╭──

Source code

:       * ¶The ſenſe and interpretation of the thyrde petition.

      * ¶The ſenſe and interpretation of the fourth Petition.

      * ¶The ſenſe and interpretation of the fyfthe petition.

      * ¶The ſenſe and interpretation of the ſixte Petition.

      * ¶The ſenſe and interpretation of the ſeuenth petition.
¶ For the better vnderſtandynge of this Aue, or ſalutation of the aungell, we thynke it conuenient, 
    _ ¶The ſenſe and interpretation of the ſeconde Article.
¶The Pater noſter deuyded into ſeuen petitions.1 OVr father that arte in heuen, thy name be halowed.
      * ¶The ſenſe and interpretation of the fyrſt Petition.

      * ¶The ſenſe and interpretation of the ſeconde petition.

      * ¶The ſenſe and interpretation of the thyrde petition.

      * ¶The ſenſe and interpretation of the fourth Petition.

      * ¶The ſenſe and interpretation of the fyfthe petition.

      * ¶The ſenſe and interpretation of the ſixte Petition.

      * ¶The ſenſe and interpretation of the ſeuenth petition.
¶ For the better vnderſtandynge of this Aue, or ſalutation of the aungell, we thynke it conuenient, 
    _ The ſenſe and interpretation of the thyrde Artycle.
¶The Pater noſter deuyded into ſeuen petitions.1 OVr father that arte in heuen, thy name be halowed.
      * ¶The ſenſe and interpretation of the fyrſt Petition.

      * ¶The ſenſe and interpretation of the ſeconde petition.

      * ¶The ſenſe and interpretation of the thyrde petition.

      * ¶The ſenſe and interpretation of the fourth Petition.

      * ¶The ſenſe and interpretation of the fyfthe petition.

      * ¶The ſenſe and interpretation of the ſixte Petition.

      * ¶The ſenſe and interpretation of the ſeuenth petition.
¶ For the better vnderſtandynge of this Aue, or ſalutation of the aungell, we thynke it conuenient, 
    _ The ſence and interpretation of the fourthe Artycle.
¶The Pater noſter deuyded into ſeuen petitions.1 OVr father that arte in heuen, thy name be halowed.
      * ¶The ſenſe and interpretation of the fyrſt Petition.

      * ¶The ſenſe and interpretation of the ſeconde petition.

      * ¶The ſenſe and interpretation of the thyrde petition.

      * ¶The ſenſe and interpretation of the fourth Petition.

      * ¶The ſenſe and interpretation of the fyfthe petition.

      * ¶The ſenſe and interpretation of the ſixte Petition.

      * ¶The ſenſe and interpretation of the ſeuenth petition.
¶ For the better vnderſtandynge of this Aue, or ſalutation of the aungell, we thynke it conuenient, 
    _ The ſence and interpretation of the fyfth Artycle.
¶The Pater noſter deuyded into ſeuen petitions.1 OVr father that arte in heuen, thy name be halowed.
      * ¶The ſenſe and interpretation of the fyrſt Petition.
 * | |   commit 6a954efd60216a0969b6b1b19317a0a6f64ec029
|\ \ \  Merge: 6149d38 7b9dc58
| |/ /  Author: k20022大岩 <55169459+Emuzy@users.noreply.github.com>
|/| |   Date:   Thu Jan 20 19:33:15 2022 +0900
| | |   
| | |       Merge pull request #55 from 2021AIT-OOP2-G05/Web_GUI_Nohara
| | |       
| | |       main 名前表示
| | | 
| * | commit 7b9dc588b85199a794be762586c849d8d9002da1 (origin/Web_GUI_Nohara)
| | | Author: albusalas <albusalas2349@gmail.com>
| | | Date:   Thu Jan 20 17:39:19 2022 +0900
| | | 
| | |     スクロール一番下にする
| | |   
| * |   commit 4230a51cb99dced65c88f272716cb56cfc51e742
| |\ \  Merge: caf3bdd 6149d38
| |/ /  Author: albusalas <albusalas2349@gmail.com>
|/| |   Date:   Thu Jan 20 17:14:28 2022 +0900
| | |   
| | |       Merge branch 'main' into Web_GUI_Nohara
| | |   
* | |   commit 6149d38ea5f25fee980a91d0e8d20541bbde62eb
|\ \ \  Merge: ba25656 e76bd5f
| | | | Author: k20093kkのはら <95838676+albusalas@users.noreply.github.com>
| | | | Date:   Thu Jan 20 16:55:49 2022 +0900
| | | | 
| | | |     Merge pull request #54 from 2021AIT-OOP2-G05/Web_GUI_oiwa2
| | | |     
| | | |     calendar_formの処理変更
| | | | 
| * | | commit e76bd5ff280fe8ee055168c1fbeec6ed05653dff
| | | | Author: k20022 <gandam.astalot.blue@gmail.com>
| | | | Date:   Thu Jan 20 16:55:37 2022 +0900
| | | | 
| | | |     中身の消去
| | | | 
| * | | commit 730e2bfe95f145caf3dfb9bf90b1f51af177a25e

╰──

▸ **Task instructions**
All of the entries above, written out exactly, make up the reply.

▸ **Response**
Source code

:       * ¶The ſenſe and interpretation of the thyrde petition.

      * ¶The ſenſe and interpretation of the fourth Petition.

      * ¶The ſenſe and interpretation of the fyfthe petition.

      * ¶The ſenſe and interpretation of the ſixte Petition.

      * ¶The ſenſe and interpretation of the ſeuenth petition.
¶ For the better vnderſtandynge of this Aue, or ſalutation of the aungell, we thynke it conuenient, 
    _ ¶The ſenſe and interpretation of the ſeconde Article.
¶The Pater noſter deuyded into ſeuen petitions.1 OVr father that arte in heuen, thy name be halowed.
      * ¶The ſenſe and interpretation of the fyrſt Petition.

      * ¶The ſenſe and interpretation of the ſeconde petition.

      * ¶The ſenſe and interpretation of the thyrde petition.

      * ¶The ſenſe and interpretation of the fourth Petition.

      * ¶The ſenſe and interpretation of the fyfthe petition.

      * ¶The ſenſe and interpretation of the ſixte Petition.

      * ¶The ſenſe and interpretation of the ſeuenth petition.
¶ For the better vnderſtandynge of this Aue, or ſalutation of the aungell, we thynke it conuenient, 
    _ The ſenſe and interpretation of the thyrde Artycle.
¶The Pater noſter deuyded into ſeuen petitions.1 OVr father that arte in heuen, thy name be halowed.
      * ¶The ſenſe and interpretation of the fyrſt Petition.

      * ¶The ſenſe and interpretation of the ſeconde petition.

      * ¶The ſenſe and interpretation of the thyrde petition.

      * ¶The ſenſe and interpretation of the fourth Petition.

      * ¶The ſenſe and interpretation of the fyfthe petition.

      * ¶The ſenſe and interpretation of the ſixte Petition.

      * ¶The ſenſe and interpretation of the ſeuenth petition.
¶ For the better vnderſtandynge of this Aue, or ſalutation of the aungell, we thynke it conuenient, 
    _ The ſence and interpretation of the fourthe Artycle.
¶The Pater noſter deuyded into ſeuen petitions.1 OVr father that arte in heuen, thy name be halowed.
      * ¶The ſenſe and interpretation of the fyrſt Petition.

      * ¶The ſenſe and interpretation of the ſeconde petition.

      * ¶The ſenſe and interpretation of the thyrde petition.

      * ¶The ſenſe and interpretation of the fourth Petition.

      * ¶The ſenſe and interpretation of the fyfthe petition.

      * ¶The ſenſe and interpretation of the ſixte Petition.

      * ¶The ſenſe and interpretation of the ſeuenth petition.
¶ For the better vnderſtandynge of this Aue, or ſalutation of the aungell, we thynke it conuenient, 
    _ The ſence and interpretation of the fyfth Artycle.
¶The Pater noſter deuyded into ſeuen petitions.1 OVr father that arte in heuen, thy name be halowed.
      * ¶The ſenſe and interpretation of the fyrſt Petition.
 * | |   commit 6a954efd60216a0969b6b1b19317a0a6f64ec029
|\ \ \  Merge: 6149d38 7b9dc58
| |/ /  Author: k20022大岩 <55169459+Emuzy@users.noreply.github.com>
|/| |   Date:   Thu Jan 20 19:33:15 2022 +0900
| | |   
| | |       Merge pull request #55 from 2021AIT-OOP2-G05/Web_GUI_Nohara
| | |       
| | |       main 名前表示
| | | 
| * | commit 7b9dc588b85199a794be762586c849d8d9002da1 (origin/Web_GUI_Nohara)
| | | Author: albusalas <albusalas2349@gmail.com>
| | | Date:   Thu Jan 20 17:39:19 2022 +0900
| | | 
| | |     スクロール一番下にする
| | |   
| * |   commit 4230a51cb99dced65c88f272716cb56cfc51e742
| |\ \  Merge: caf3bdd 6149d38
| |/ /  Author: albusalas <albusalas2349@gmail.com>
|/| |   Date:   Thu Jan 20 17:14:28 2022 +0900
| | |   
| | |       Merge branch 'main' into Web_GUI_Nohara
| | |   
* | |   commit 6149d38ea5f25fee980a91d0e8d20541bbde62eb
|\ \ \  Merge: ba25656 e76bd5f
| | | | Author: k20093kkのはら <95838676+albusalas@users.noreply.github.com>
| | | | Date:   Thu Jan 20 16:55:49 2022 +0900
| | | | 
| | | |     Merge pull request #54 from 2021AIT-OOP2-G05/Web_GUI_oiwa2
| | | |     
| | | |     calendar_formの処理変更
| | | | 
| * | | commit e76bd5ff280fe8ee055168c1fbeec6ed05653dff
| | | | Author: k20022 <gandam.astalot.blue@gmail.com>
| | | | Date:   Thu Jan 20 16:55:37 2022 +0900
| | | | 
| | | |     中身の消去
| | | | 
| * | | commit 730e2bfe95f145caf3dfb9bf90b1f51af177a25e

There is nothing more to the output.